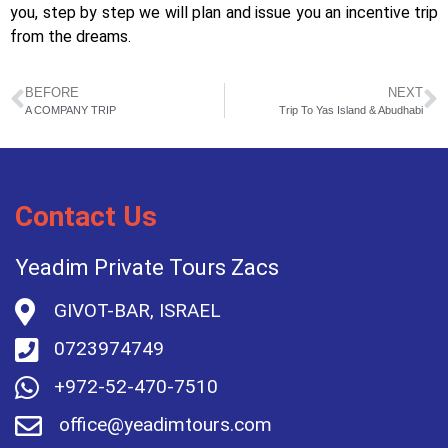
you, step by step we will plan and issue you an incentive trip
from the dreams.
BEFORE
NEXT
A COMPANY TRIP
Trip To Yas Island & Abudhabi
Contact Us
Yeadim Private Tours Zacs
GIVOT-BAR, ISRAEL
0723974749
+972-52-470-7510
office@yeadimtours.com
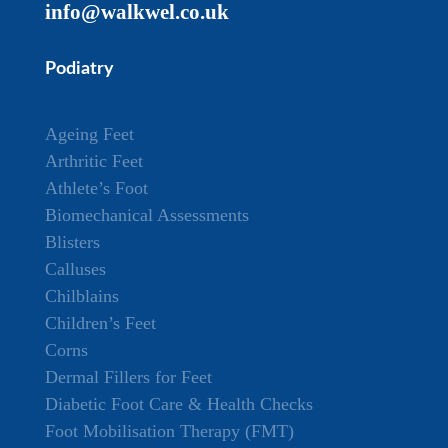
info@walkwel.co.uk
Podiatry
Ageing Feet
Arthritic Feet
Athlete’s Foot
Biomechanical Assessments
Blisters
Calluses
Chilblains
Children’s Feet
Corns
Dermal Fillers for Feet
Diabetic Foot Care & Health Checks
Foot Mobilisation Therapy (FMT)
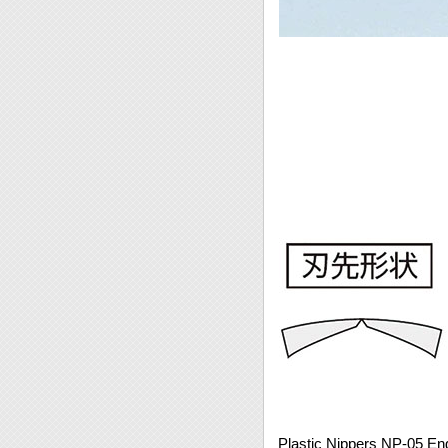
Plastic Nippers NP-05 En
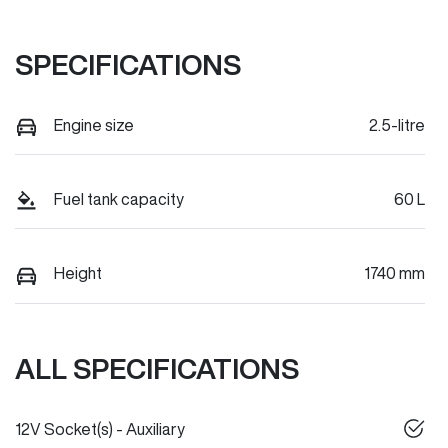
SPECIFICATIONS
Engine size
2.5-litre
Fuel tank capacity
60 L
Height
1740 mm
ALL SPECIFICATIONS
12V Socket(s) - Auxiliary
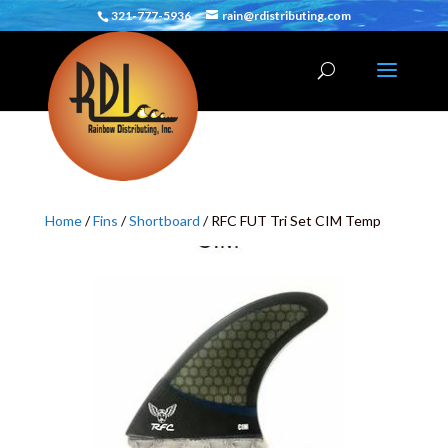
321-777-5936
rain@rdistributing.com
Home
/
Fins
/
Shortboard
/ RFC FUT Tri Set CIM Temp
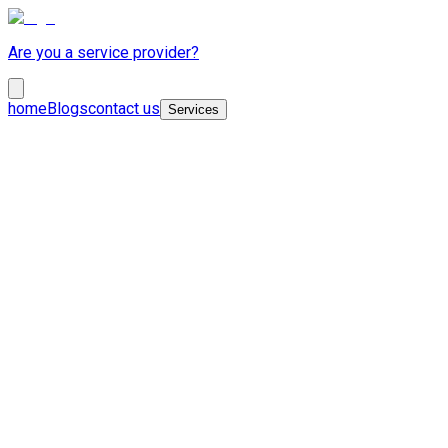
Are you a service provider?
home
Blogs
contact us
Services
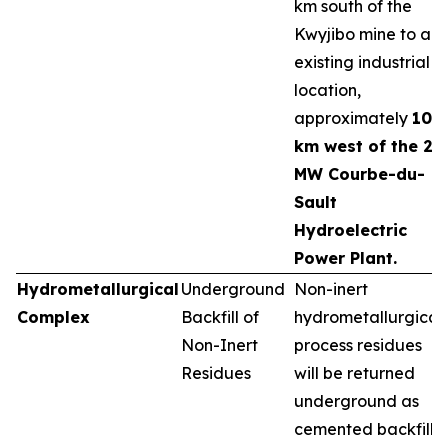
km south of the
Kwyjibo mine to an
existing industrial
location,
approximately
10
km west of the 25
MW Courbe-du-
Sault
Hydroelectric
Power Plant.
Hydrometallurgical
Underground
Non-inert
Complex
Backfill of
hydrometallurgical
Non-Inert
process residues
Residues
will be returned
underground as
cemented backfill,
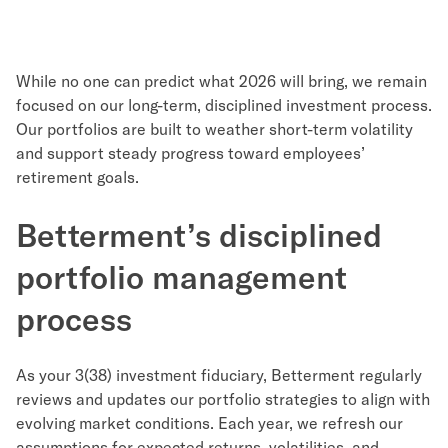
While no one can predict what 2026 will bring, we remain
focused on our long-term, disciplined investment process.
Our portfolios are built to weather short-term volatility
and support steady progress toward employees’
retirement goals.
Betterment’s disciplined
portfolio management
process
As your 3(38) investment fiduciary, Betterment regularly
reviews and updates our portfolio strategies to align with
evolving market conditions. Each year, we refresh our
assumptions for expected returns, volatilities, and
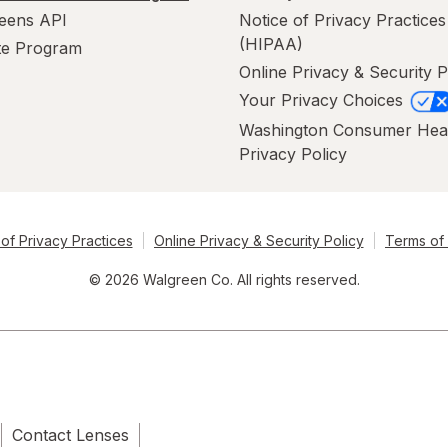
eens API
Notice of Privacy Practices
(HIPAA)
ate Program
Online Privacy & Security P
Your Privacy Choices
Washington Consumer Hea
Privacy Policy
of Privacy Practices
Online Privacy & Security Policy
Terms of
© 2026 Walgreen Co. All rights reserved.
Contact Lenses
-------
* _Exercise_: Nothing but the records, copied exactly and stripped of pictures, should be returned.

* _Completed task_:
you, step by step we will plan and issue you an incentive trip
from the dreams.
BEFORE
NEXT
A COMPANY TRIP
Trip To Yas Island & Abudhabi
Contact Us
Yeadim Private Tours Zacs
GIVOT-BAR, ISRAEL
0723974749
+972-52-470-7510
office@yeadimtours.com
info@walkwel.co.uk
Podiatry
Ageing Feet
Arthritic Feet
Athlete’s Foot
Biomechanical Assessments
Blisters
Calluses
Chilblains
Children’s Feet
Corns
Dermal Fillers for Feet
Diabetic Foot Care & Health Checks
Foot Mobilisation Therapy (FMT)
Plastic Nippers NP-05 En
SPECIFICATIONS
Engine size
2.5-litre
Fuel tank capacity
60 L
Height
1740 mm
ALL SPECIFICATIONS
12V Socket(s) - Auxiliary
321-777-5936
rain@rdistributing.com
Home
/
Fins
/
Shortboard
/ RFC FUT Tri Set CIM Temp
Are you a service provider?
home
Blogs
contact us
Services
km south of the
Kwyjibo mine to an
existing industrial
location,
approximately
10
km west of the 25
MW Courbe-du-
Sault
Hydroelectric
Power Plant.
Hydrometallurgical
Underground
Non-inert
Complex
Backfill of
hydrometallurgical
Non-Inert
process residues
Residues
will be returned
underground as
cemented backfill,
While no one can predict what 2026 will bring, we remain
focused on our long-term, disciplined investment process.
Our portfolios are built to weather short-term volatility
and support steady progress toward employees’
retirement goals.
Betterment’s disciplined
portfolio management
process
As your 3(38) investment fiduciary, Betterment regularly
reviews and updates our portfolio strategies to align with
evolving market conditions. Each year, we refresh our
assumptions for expected returns, volatilities, and
eens API
Notice of Privacy Practices
(HIPAA)
ate Program
Online Privacy & Security P
Your Privacy Choices
Washington Consumer Hea
Privacy Policy
of Privacy Practices
Online Privacy & Security Policy
Terms of
© 2026 Walgreen Co. All rights reserved.
Contact Lenses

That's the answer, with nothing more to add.